Plus, had Leggett bothered to look, there are, in fact, a large number of published studies concluding that the feral cat population does not significantly affect the population of American birds. This is a list provided by the nation's preeminent animal-sheltering expert, Nathan Winograd, from the same source as the last quote:
Roger Tabor found that cats have low success as bird hunters and that the bulk of their diet is garbage, plants, insects, and other scavenger material. In short, cats are not impacting bird populations on continents. Fitzgerald & Karl found that "cats suppress populations of more dangerous predators such as rats and thus allow denser populations of birds than would exist without them." Robert Berg found that cats were not impacting quail population in San Francisco even though quail nest on the ground. Mead found no evidence that cats are impacting overall bird populations. Colemand & Brunner concluded that "The common belief that feral cats are serious predators of birds is apparently without basis." A Worldwatch Institute 1994 Study found that birds are in decline due to drought, habitat loss, overtrapping, and water pollution. Cats are noticeably absent as factors. A 1988 study by the University of Georgia blamed forest fragmentation across Southern U.S. for decimating songbirds. A Colorado Wildlife Dept. study in 1994 blamed drought. National Geographic lined declines to poisons in environment, particularly lawn care products."

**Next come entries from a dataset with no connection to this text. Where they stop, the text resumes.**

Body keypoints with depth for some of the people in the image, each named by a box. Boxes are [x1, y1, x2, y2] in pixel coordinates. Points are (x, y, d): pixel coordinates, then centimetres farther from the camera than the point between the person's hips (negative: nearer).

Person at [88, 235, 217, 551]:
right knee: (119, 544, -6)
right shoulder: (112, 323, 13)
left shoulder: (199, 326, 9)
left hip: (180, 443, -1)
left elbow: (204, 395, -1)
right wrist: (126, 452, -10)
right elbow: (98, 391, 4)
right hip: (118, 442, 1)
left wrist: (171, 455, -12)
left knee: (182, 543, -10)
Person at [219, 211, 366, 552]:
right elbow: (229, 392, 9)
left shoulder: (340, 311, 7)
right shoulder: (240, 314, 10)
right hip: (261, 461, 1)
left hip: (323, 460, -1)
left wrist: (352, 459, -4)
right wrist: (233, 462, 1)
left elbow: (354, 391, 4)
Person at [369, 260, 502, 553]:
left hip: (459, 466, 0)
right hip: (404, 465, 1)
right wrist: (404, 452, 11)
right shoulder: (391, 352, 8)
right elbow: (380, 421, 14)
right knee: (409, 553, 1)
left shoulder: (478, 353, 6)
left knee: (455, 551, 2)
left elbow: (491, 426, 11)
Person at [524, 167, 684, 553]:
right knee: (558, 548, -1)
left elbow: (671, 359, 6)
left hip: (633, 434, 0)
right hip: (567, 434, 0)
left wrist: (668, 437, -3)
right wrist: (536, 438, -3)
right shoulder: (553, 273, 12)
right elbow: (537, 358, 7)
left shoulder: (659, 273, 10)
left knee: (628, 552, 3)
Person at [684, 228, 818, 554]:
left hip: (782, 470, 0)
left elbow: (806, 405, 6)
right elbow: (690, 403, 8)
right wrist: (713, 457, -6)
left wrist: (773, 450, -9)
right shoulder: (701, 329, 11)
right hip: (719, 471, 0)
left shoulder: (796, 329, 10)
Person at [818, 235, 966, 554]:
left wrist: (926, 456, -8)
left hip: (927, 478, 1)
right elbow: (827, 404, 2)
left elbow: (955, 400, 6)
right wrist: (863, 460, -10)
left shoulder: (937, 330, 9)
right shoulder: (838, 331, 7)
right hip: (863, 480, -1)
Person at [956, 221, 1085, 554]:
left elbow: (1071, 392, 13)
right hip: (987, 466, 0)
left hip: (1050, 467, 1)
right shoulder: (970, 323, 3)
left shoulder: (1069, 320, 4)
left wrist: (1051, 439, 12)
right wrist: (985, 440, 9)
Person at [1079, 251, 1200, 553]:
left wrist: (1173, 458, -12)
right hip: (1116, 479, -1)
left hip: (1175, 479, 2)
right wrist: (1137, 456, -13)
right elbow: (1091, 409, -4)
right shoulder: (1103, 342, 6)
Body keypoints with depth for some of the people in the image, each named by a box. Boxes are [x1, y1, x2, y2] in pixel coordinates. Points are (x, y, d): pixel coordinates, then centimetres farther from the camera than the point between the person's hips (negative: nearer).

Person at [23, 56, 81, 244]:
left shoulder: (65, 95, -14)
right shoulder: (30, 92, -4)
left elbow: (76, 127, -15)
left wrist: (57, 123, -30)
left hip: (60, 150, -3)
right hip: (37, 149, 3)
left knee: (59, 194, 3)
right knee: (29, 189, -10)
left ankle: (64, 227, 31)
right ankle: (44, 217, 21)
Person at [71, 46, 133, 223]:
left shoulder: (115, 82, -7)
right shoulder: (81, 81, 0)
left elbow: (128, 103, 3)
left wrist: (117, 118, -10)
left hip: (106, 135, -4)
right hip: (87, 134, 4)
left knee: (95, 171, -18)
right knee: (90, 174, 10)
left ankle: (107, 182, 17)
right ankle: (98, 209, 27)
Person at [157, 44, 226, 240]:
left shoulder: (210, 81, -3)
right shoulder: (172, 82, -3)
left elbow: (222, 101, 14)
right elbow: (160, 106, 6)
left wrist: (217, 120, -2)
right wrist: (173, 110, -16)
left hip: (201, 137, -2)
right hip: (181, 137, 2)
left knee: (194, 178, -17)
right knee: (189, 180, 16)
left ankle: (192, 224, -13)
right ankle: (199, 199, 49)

Leggett could have figured this out. It's not that complicated. But we think he was too busy trying to justify his friend "whacking" the kittens in his garage. Or, perhaps, he didn't care.
The next "article" upon which Leggett relies to justify his friend's cat "whacking" is even less persuasive. To support his argument that "trap-neuter-release" does not work, Leggett cites an article about a small TNR operation on an ecologically sensitive area on Catalina Island that demonstrated that spayed and neutered cats roamed just as far as non-spayed and non-neutered cats. That's right-- the study concluded that unaltered cats roam just as far as altered cats. But what Mr. Leggett did not point out (probably intentionally) is that the study concluded that the program would work to eliminate the feral-cat species on the island in about 10 years. It did not conclude that TNR was ineffective at reducing the feral cat population; it concluded the opposite. Mr. Leggett citing this study to disprove the efficacy of TNR is like the birthers pointing to President Obama's Hawaiian birth certificate as evidence that Obama was born elsewhere. It makes no sense at all.
In the end, none of the science mattered to Leggett or the Statesman. His article wasn't about that. Instead, it was about his need to figure out how to justify his buddy killing the kittens that a momma cat mistakenly brought into his garage. But you know what, Mr. Leggett? Not every act of killing can be justified--- even if performed by your buddy.